If you thought going to the Australian Open was only about tennis, you're greatly mistaken. Now in its second year, the AO Chef Series returns to the Glasshouse, where a luxury dining experience served with a side of sport, gives punters plenty of reasons to be cheerful on and off the court.
This year the focus is on creating a top-end restaurant mood at the Australian Open seeking out some of the world's best chefs – from Michelin Star restaurants and local culinary heroes – to inject a gastronomic perspective into the game.
Food for sport
"The AO Chef Series is something you wouldn't necessarily expect at a sports event and that's the whole point in what we're trying to achieve," says Richard Heaselgrave, Australian Open Chief Revenue Officer.
"We want people to come to the tennis as fans and if they're not necessarily fans of the game, then they can come for the fine food. We want to spotlight the best in global and local food," he adds.
Heaslegrave says the series has taken three years of planning, is less about sport and more about a curated event.
"We take this chef series seriously and plan it like you would a food festival," says Heaselgrave.
Game, set, flavour
Chefs host three to four nights each and deliver a set five-course degustation menu that gives new meaning to the phrase 'game, set, match'.
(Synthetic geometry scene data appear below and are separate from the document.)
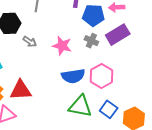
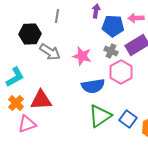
gray arrow: (30, 42) -> (50, 52), size x1.5
pink hexagon: (101, 76) -> (121, 72), moved
green triangle: (80, 106) -> (100, 116), turned -45

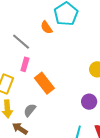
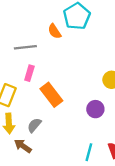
gray line: (21, 42) -> (25, 47), turned -48
purple circle: (89, 102) -> (95, 109), moved

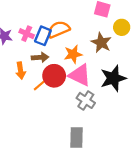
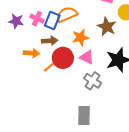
orange arrow: (21, 70) -> (31, 53), turned -77
pink triangle: (80, 75) -> (87, 57), size x0.7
The series is capped at 70 guests per session, priced start at $195 per person and the intimacy of it all sees the chefs mingle with each table for extra brownie points.
This year's guests include French chef Jacques Reymond, Italian-born Simone Zanoni – the executive chef from Michelin-starred Four Seasons George V, France and South Australian based executive chef Duncan Welgemoed who creates a modern African inspired menu from Africola – which was peer voted fifth best restaurant in the 2019 Top 100 Australian Restaurants.
A chance to shine
Also making a comeback for a second serve is Peruvian-born chef Alejandro Saravia (best known for his restaurant Pastuso) who shines a light on regional food this time around.
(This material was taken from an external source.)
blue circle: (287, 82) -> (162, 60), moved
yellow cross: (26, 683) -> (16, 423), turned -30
While his critically acclaimed restaurant sits in the Paris belt of Melbourne's CBD, he now presents Farmer's Daughters which is all about Gippsland's coastal seafood. What's more, he will open a new city restaurant in her honour by the end of the year.
"It's very important to be part of the Australian Open because it is one of Melbourne's greatest sporting events," says Saravia who moved to the city in 2014.
"It really brings so much life to the city and tourists are everywhere. The Australian Open helps showcase what Melbourne is really about when it comes to our food offering," he says.
From seaweed bread and Port Phillip Bay pickled mussels to Lakes Entrance sardines, Yarra Valley farm caviar and sustainably sourced Barramundi from Infinity Blue, the emphasis is on educating diners about the local produce they'll find a few hours drive out of Melbourne.
"I am all about promoting the local culture and our regional identity," says Saravia.
"As chefs we have a big responsibility to support our farmers who are struggling big time and with the arrival of many international guests we get to show them what our coastline offers food wise. It's a win-win situation," he adds.
"The Australian Open knows that people want the choice of premium dining and it's what people have come to expect from Melbourne."
Jacques Reymond, who ran his own restaurant in Prahran for several decades until 2013, says the upmarket restaurant appeal is good for all businesses.
"It's a prestigious sport and we need to get behind it and show those attending there's more to sport than meets the eye," says Reymond.
His menu will focus on quality ingredients sourced from Australia and matched with French champagne, serving oysters, crab and avocado with Tasmania wasabi for starters.
"January is hot and people don't want to eat heavily. They want to feel good about themselves but also indulge in great food. I couldn't think of a more prestigious way to salute the New Year."